I’m on a roll – I’ve just finished reading the third chapter in Flipping the System. This chapter, entitled Flipping the System but in which direction? is by Gert Biesta, an education academic that I’ve long admired for his work in the fields of philosophy, pedagogy and democracy. I cited Gert quite a bit in my own thesis.
Biesta’s chapter begins by agreeing with the central premise of the collection: that is, we need to flip the system because education is increasingly out of balance and also out of control. He identifies the way that education systems – and governments, too, for that matter – have handed over the definition of what counts as good education to technocrats, who value what is being measured, rather than measuring what is valuable.
Biesta is quick to point out that even technocrats probably began with the best of intentions. He places this in the context of the social justice argument, where he explained that almost everyone would agree with the proposition that every child should have access to good education. This then leads to the question of how we might make sure that all education is of good quality, which necessarily entails a judgement, which, of course leads to the need to measure. Unfortunately, at some point, as stated earlier, we started to measure that which was easy to measure, rather than that which is important to measure (but harder).
Biesta then considers which groups might be involved in ‘flipping the system’. He identifies the role of parents and diagnoses that they have more recently peen positioned as customers in the education market, rather than participants. He very astutely identifies that education is only recently considered a market – and there are significant differences between public goods and markets.
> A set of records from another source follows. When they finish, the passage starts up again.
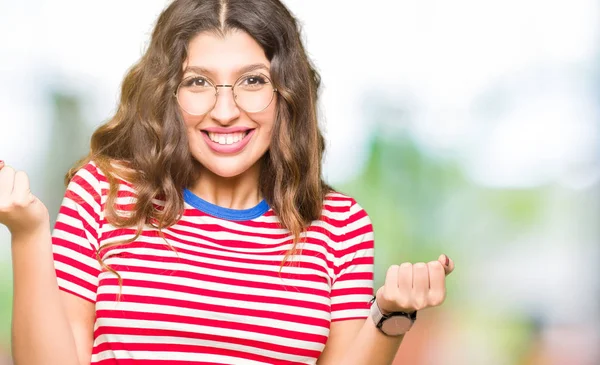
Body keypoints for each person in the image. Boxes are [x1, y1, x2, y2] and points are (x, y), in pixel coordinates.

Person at [0, 0, 455, 364]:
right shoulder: (103, 193)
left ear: (286, 94)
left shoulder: (339, 226)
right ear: (167, 94)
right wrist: (28, 234)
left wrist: (390, 315)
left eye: (252, 81)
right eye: (198, 82)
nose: (224, 112)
Most notably, he writes that markets don’t generally ask whether what customers say they want is actually what they should be wanting. This leads to a thoughtful analysis of democracy as more than simply popular rule. He describes it as a ‘qualitative matter’ that focuses on whether the rights of the individual can be supported by the broader community.
Biesta also considers the role of students – and has some interesting ideas about the difference between education and learning – and also teachers and teacher power.